Une histoire magnifique, tirée du Sefer Maassiyot, pour conclure. Trois hommes, un grand sage, un riche marchand et un homme simple, se lamentaient sur leur sort aux portes d'une ville. Eliahou hanavi leur apparut à tous les trois.
Le sage pleurait sa science et ses élèves perdus. Eliahou lui offrit un petit livre en lui disant : « Place-le dans ta bibliothèque et tout te sera rendu. À une condition : enseigne la Torah à quiconque te le demandera, quel que soit son niveau. » Le riche pleurait sa fortune évanouie. Eliahou lui donna deux pièces : « Place-les dans ton coffre et tu t'enrichiras. À une condition : sois toujours généreux avec les pauvres. » Le troisième homme, lui, se lamentait : « Ma femme m'a chassé de la maison. » Eliahou lui dit : « Pour toi, pas de don, mais un conseil : ne lui fais plus que des compliments sans aucun reproche. Remercie-la pour tout, loue ses qualités du matin au soir, et la paix reviendra. » Les trois promesses s'accomplirent.

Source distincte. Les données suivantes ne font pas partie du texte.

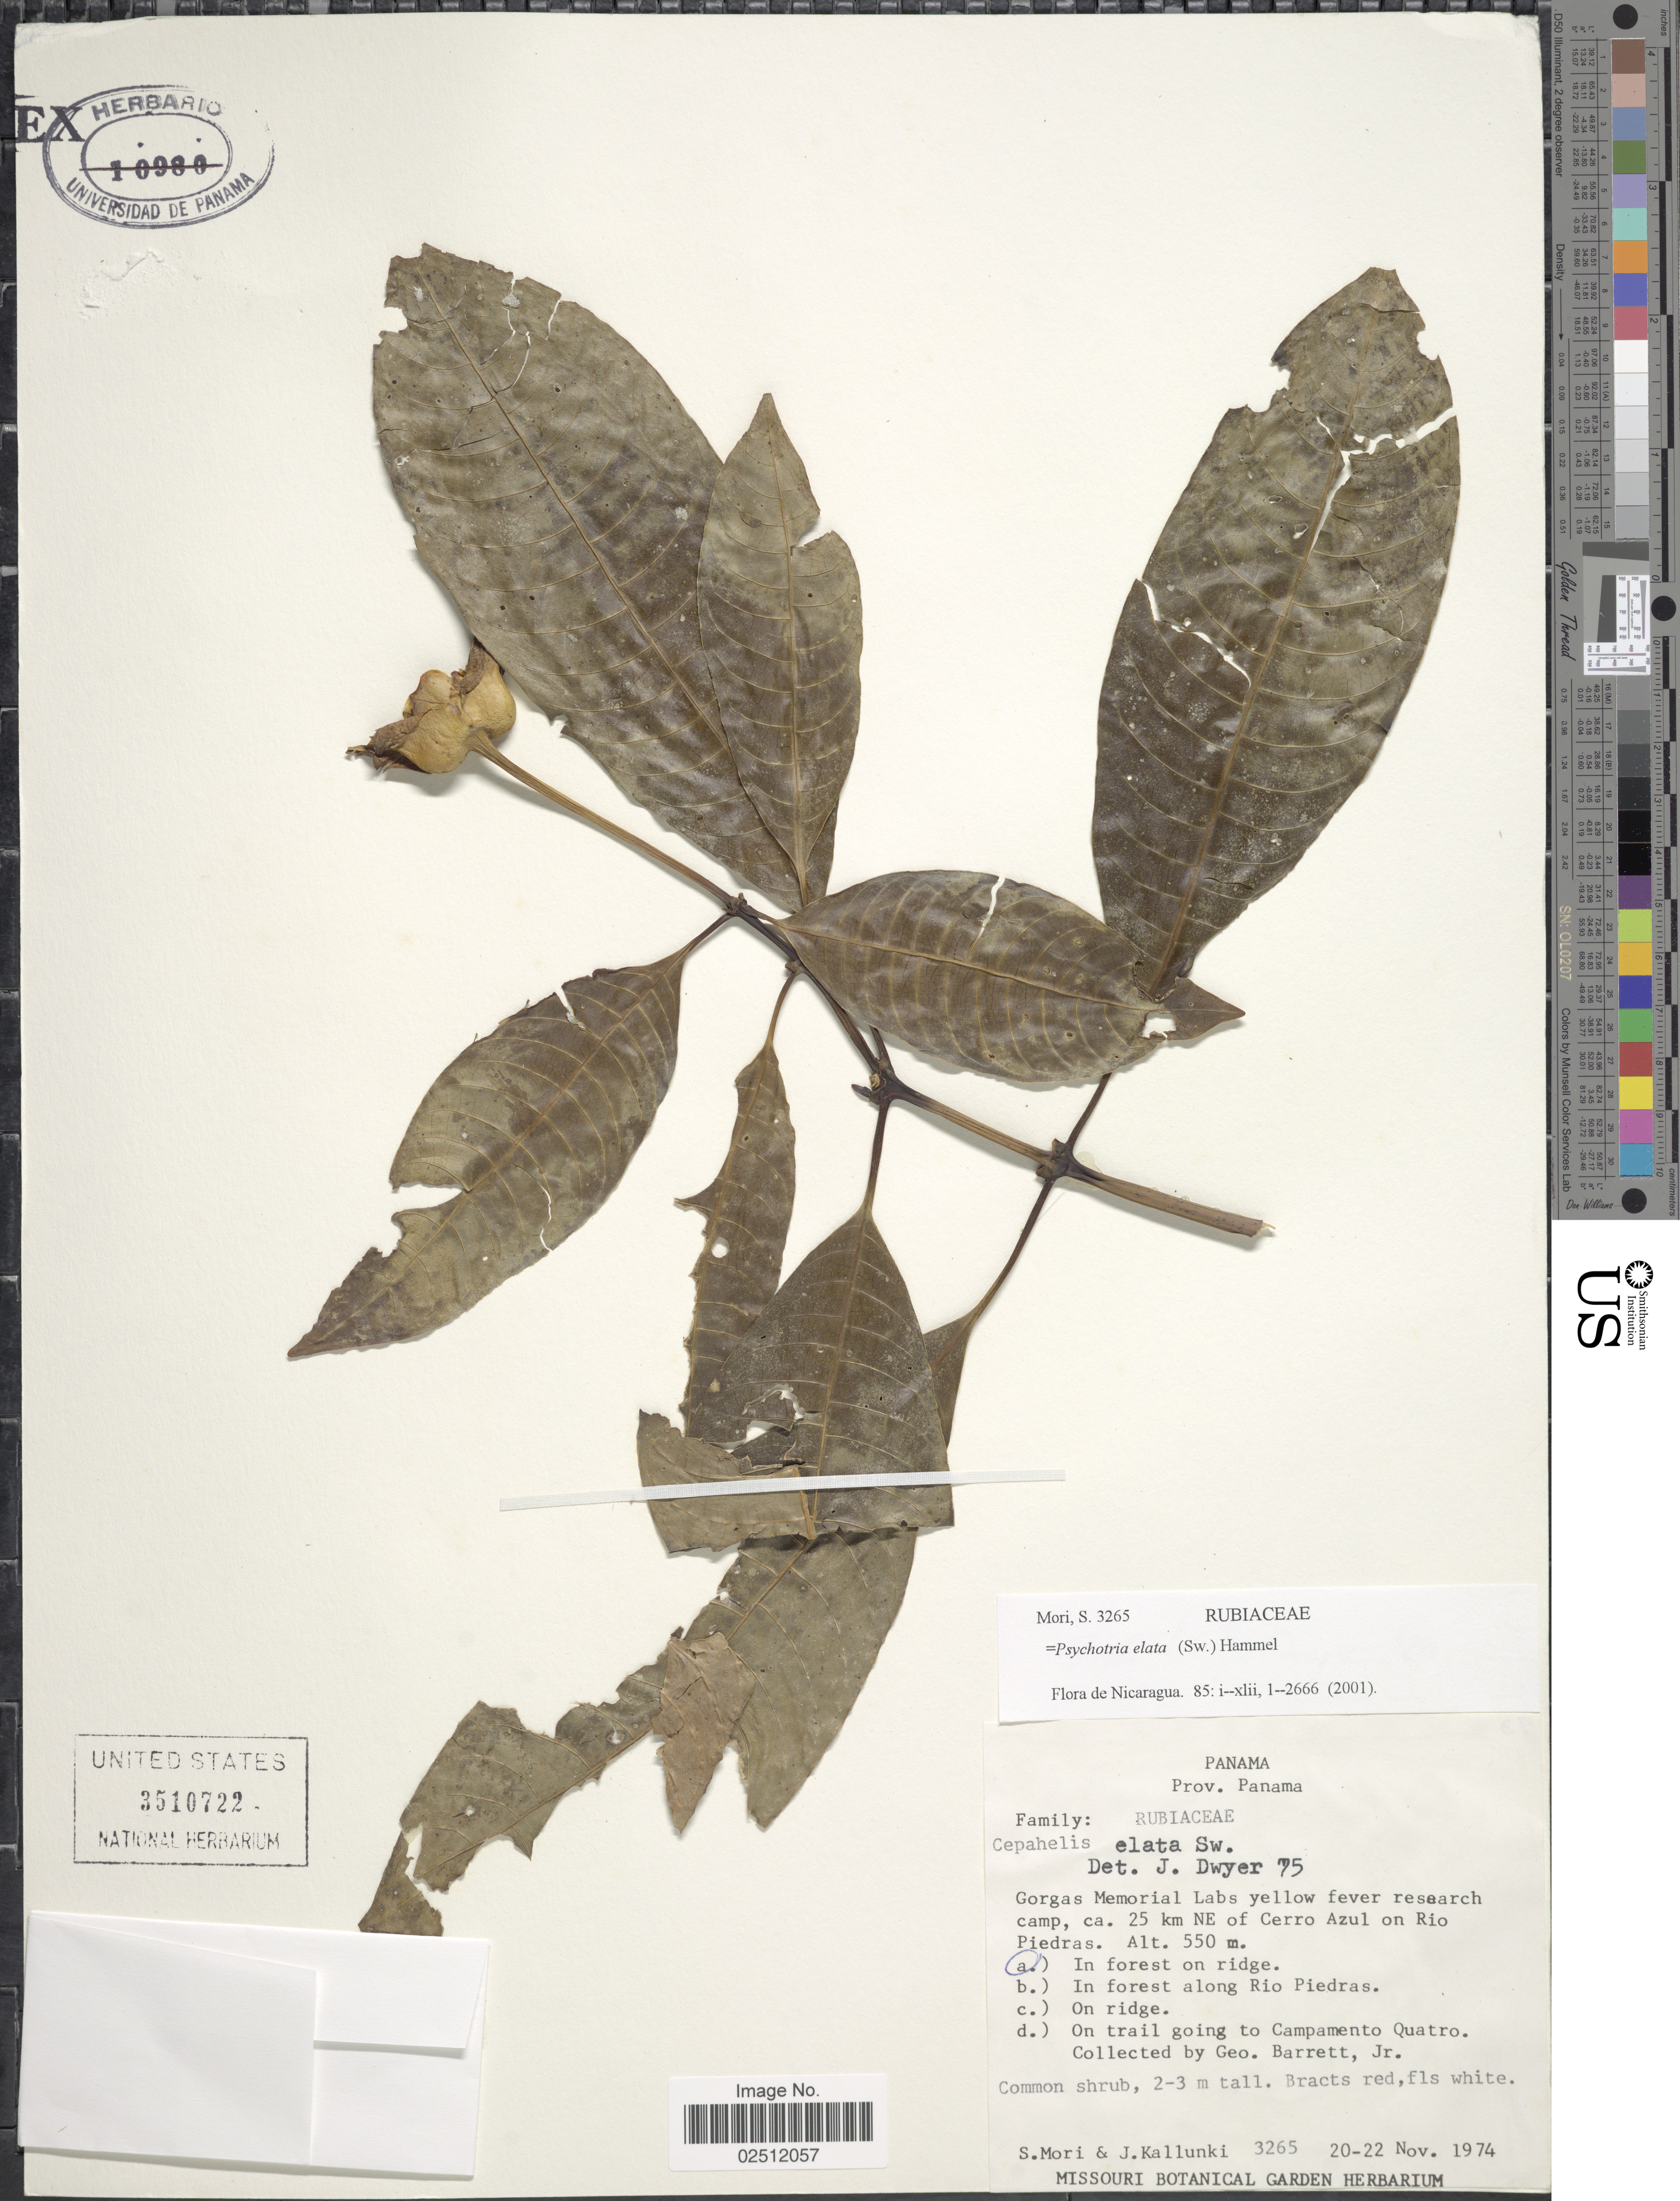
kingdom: Plantae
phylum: Tracheophyta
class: Magnoliopsida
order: Gentianales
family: Rubiaceae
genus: Psychotria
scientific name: Psychotria elata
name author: (Sw.) Hammel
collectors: S. Mori & J. Kallunki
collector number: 3265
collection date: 1974-11-20/1974-11-22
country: Panama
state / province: Panamá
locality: Prov. Panama, Gorgas Memorial Labs yellow fever research camp, ca. 25 km NE of Cerro Azul on Rio Piedras, In forest on ridge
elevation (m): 550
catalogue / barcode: US 3510722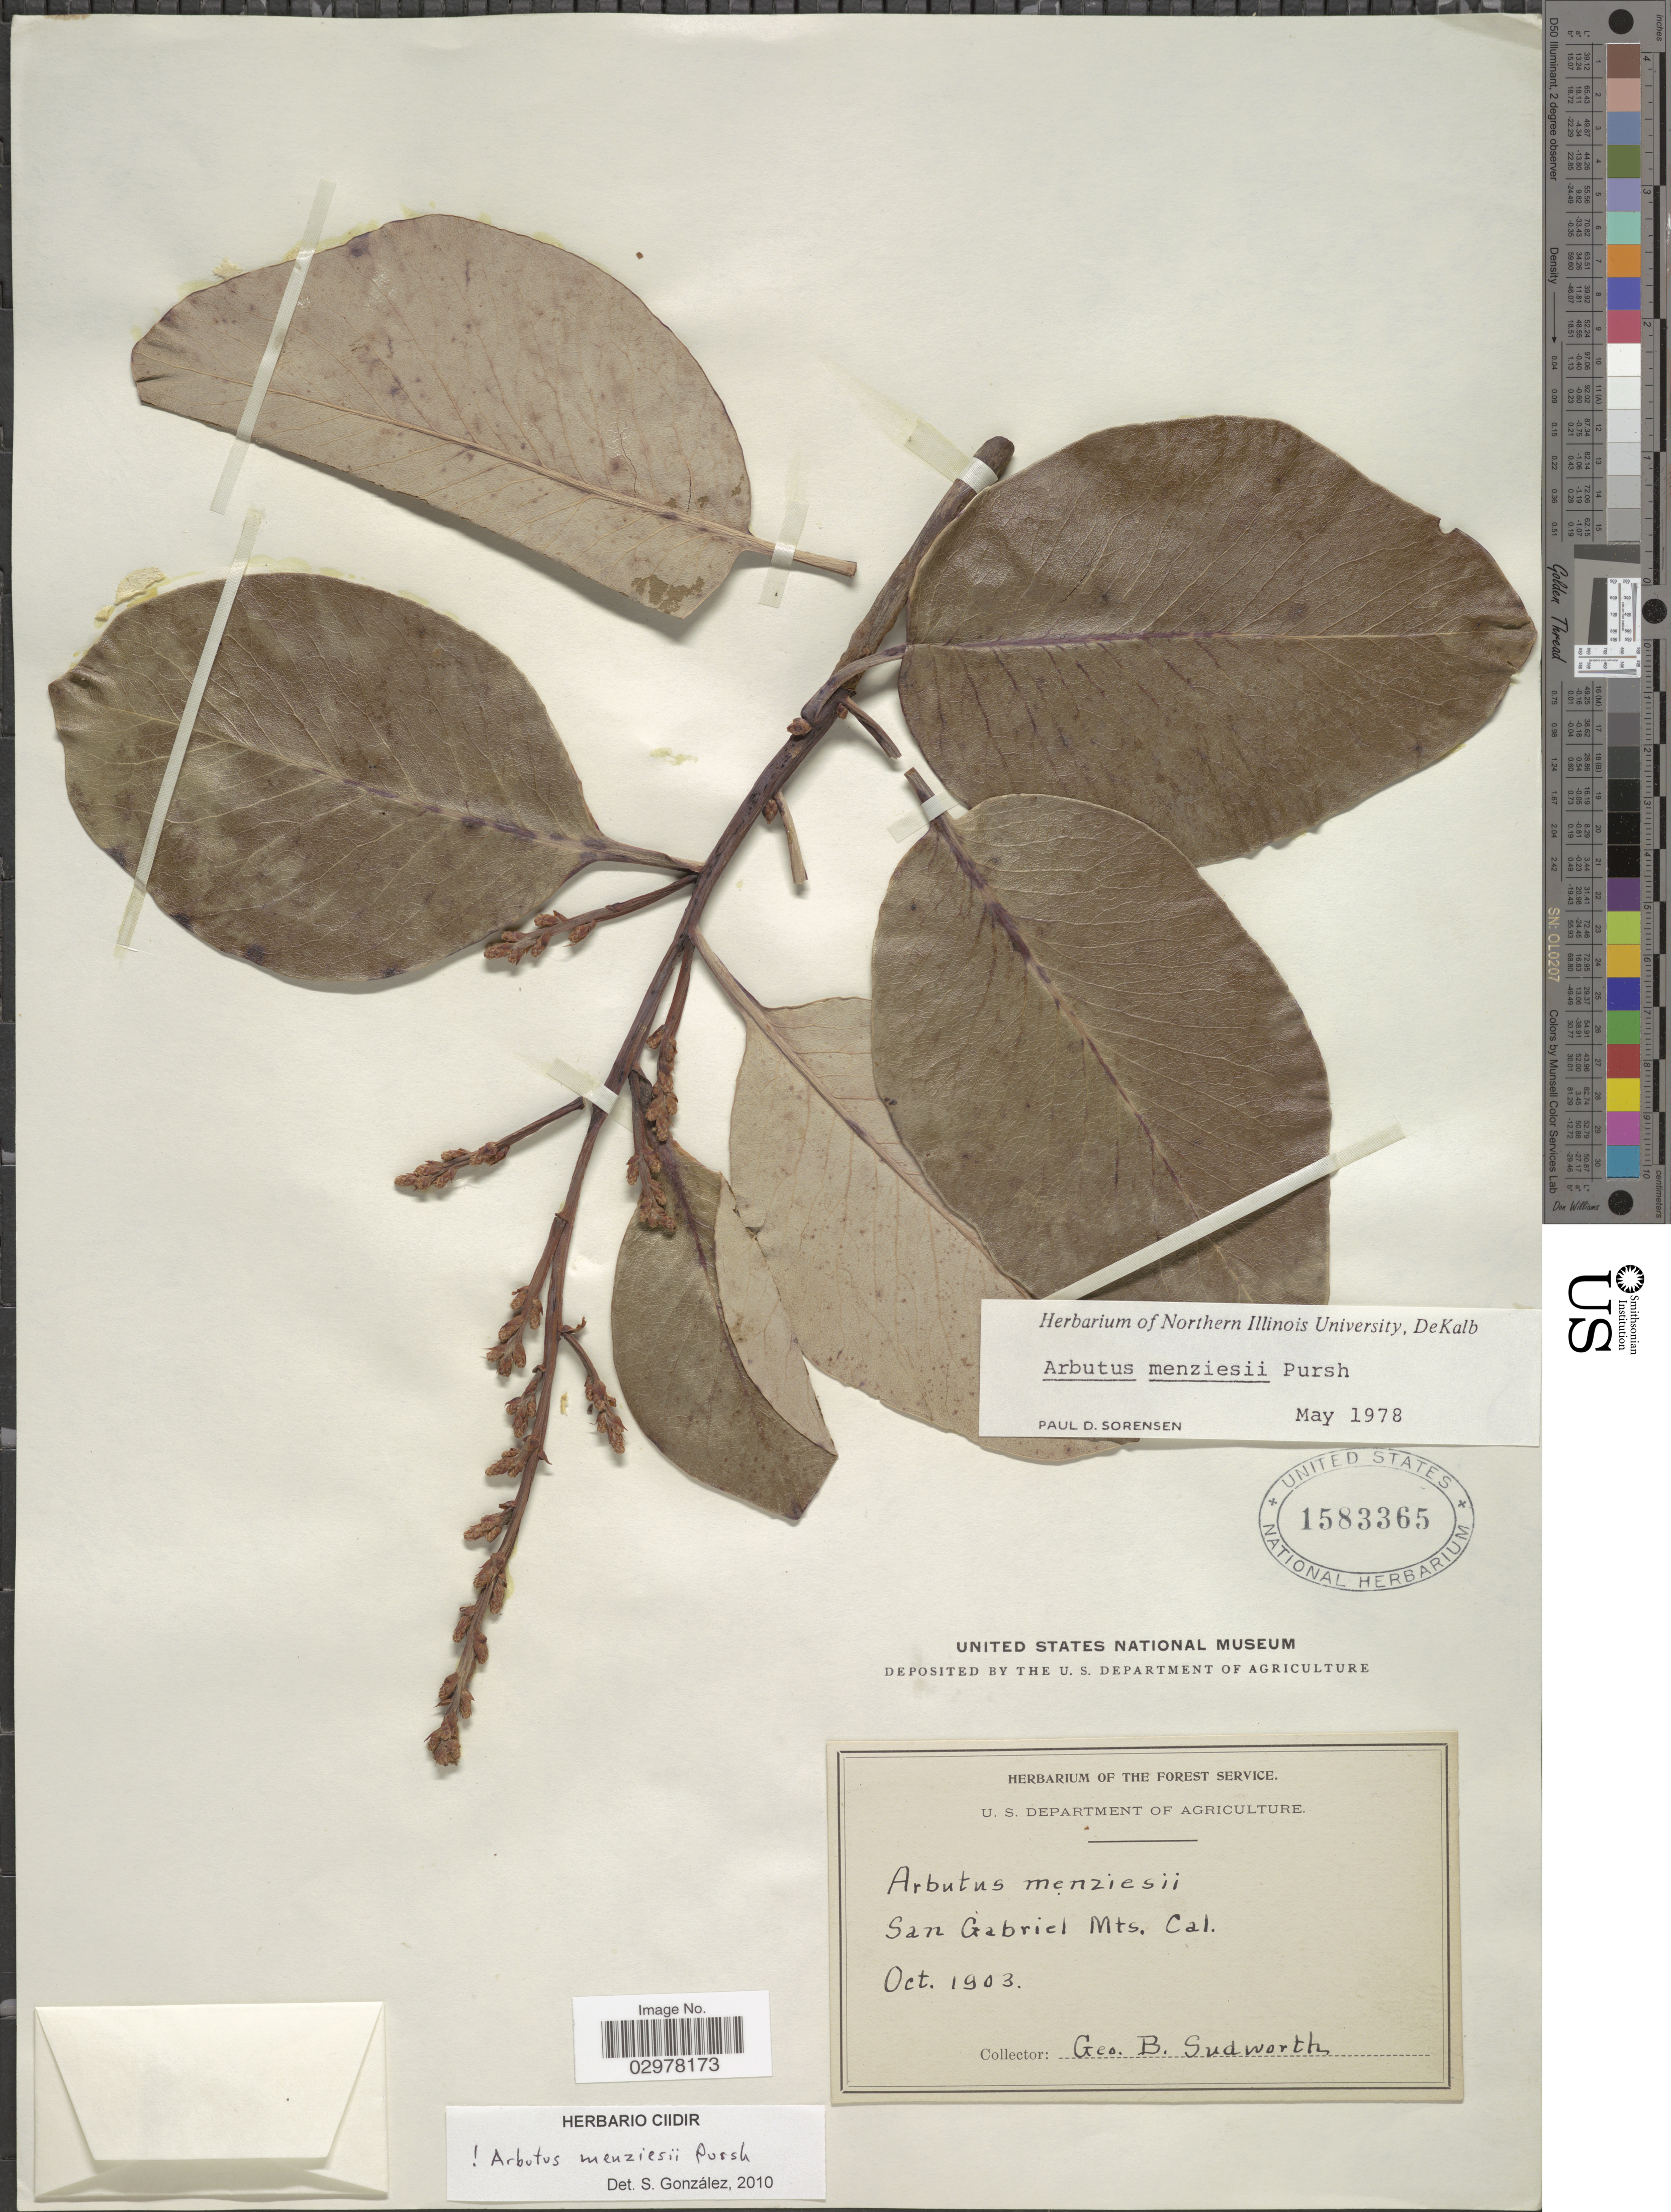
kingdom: Plantae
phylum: Tracheophyta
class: Magnoliopsida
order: Ericales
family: Ericaceae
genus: Arbutus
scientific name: Arbutus menziesii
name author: Pursh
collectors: G. B. Sudworth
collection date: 1903-10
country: United States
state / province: California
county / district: Los Angeles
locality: San Gabriel Mts, Cal.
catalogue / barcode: US 1583365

Deux ans plus tard, Eliahou hanavi revint. Il se présenta au sage, se faisant passer pour un ignorant désireux d'étudier. « Ce n'est pas un lieu pour vous, ici nous ne formons que des génies ! » fut la réponse. Eliahou se dévoila et lui reprit son livre. Bientôt, le sage perdit tout à nouveau. Il se rendit ensuite chez le riche, dont la maison était devenue une forteresse. « Tu avais promis d'aider les autres », lui rappela Eliahou. « Tu crois que ce sont tes deux pièces qui m'ont enrichi ? C'est mon intelligence ! » rétorqua le riche. Eliahou lui reprit ses deux pièces, et il redevint pauvre.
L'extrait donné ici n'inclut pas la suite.